Why should I exercise?
- Strengthen your heart and cardiovascular system
- Reduce your heart disease risk factors, such as high blood pressure and being overweight
- Improve your circulation and help the body use oxygen better
- Improve your heart failure symptoms
- Help increase your energy levels so you can do more activities without becoming tired or short of breath
- Improve muscle tone and strength
- Improve balance and joint flexibility
- Strengthen bones
- Help reduce body fat and reach a healthy weight
- Help reduce stress, tension, anxiety and depression
- Boost self image and self esteem
How do I get started?
- Always check with your doctor before you start any exercise program.
- Start on flat land after you are well-rested, before meals or 90 minutes after meals.
- Start for a short duration, 5-10 minutes, to see how you feel.
- Gradually build up the duration times if you are tolerating your 5-10 minutes well.
- Walk at a steady pace. You should be able to walk and talk without being breathless.
- If you are on a fluid restriction, remember to follow your guidelines.
- Do an activity you enjoy! You are more likely to stick with it.
- Finding an exercise “buddy” will also help you stay motivated.
- Keep an exercise record.
What type of exercise is best?
Stretching: Slow lengthening of the muscles. Stretching the arms and legs before and after exercising helps prepare the muscles for activity and helps prevent injury and muscle strain. Regular stretching also increases your range of motion and flexibility.
Cardiovascular or aerobic: Steady physical activity using large muscle groups. This type of exercise strengthens the heart and lungs and improves the body’s ability to use oxygen.
Aerobic exercises include: Warm-up, cool down, walking, bicycling (stationary or outdoor), low impact aerobics, or water aerobics.
How often should I exercise?
In general, to achieve maximum benefits, you should gradually work up to an aerobic session lasting 20-30 minutes, 3-5 times a week.
- Avoid lifting, pushing, pulling heavy objects and chores such as raking, mowing or scrubbing. Chores around the house may sometimes be tiring, so ask for help.
- Avoid push-ups, sit-ups, and isometric exercises.Isometric exercises involve straining muscles against other muscles.
- Avoid exercising outdoors when it is too cold, hot, or humid. Try mall walking if the weather is not desirable.
- Do not exercise if you are not feeling well or if you have a fever.Wait a few days after all symptoms disappear before restarting your exercise program, unless your doctor or nurse gives you other directions.
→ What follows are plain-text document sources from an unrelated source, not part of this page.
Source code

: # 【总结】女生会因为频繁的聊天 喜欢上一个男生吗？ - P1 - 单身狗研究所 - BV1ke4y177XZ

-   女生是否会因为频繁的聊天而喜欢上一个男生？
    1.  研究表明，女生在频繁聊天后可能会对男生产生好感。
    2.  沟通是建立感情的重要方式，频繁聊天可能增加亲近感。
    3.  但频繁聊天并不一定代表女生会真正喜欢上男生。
Stop exercising and rest if you:
- Have chest pain or pressure, neck, arm, jaw or shoulder discomfort
- Feel weak
- Are dizzy or lightheaded
- Have unexplained weight gain or swelling
- Have any other symptoms that are cause for concern
If symptoms do not resolve within 3-5 minutes, call your doctor or call 911.
“Think Through the Task to be Done”
You can help yourself feel better by conserving your energy. Pacing yourself, getting enough rest, and simplifying tasks, allows you to do more without getting as tired. You’ll also be less short of breath.
- Plan your daily chores in advance so that you won’t feel rushed or have to push beyond your limitations.Break up large tasks into more manageable ones. Delegate tasks and responsibilities.
- Do the tasks that require the most exertion when you have the most energy.
- Alternate easy and difficult activities, and take rest periods between them to prevent over-fatigue.
- Save 50% of your energy: sit down to do your work whenever you can.Use a stool at the kitchen counter, at the workbench, or in the shower.
- Prepare food for two or more meals in one cooking session.Refrigerate or freeze individual size meals for another time.
- Keep things you use the most at waist level so you can get to them without reaching or bending.
- Use lightweight, nonstick pots and cookware.
- Use assistive devices to help you.These include: cordless phones, electric can openers and grab bars.
- Plan your day so you don’t have to climb stairs more than a few times.
- Adopt a cooperative work-sharing attitude with your family.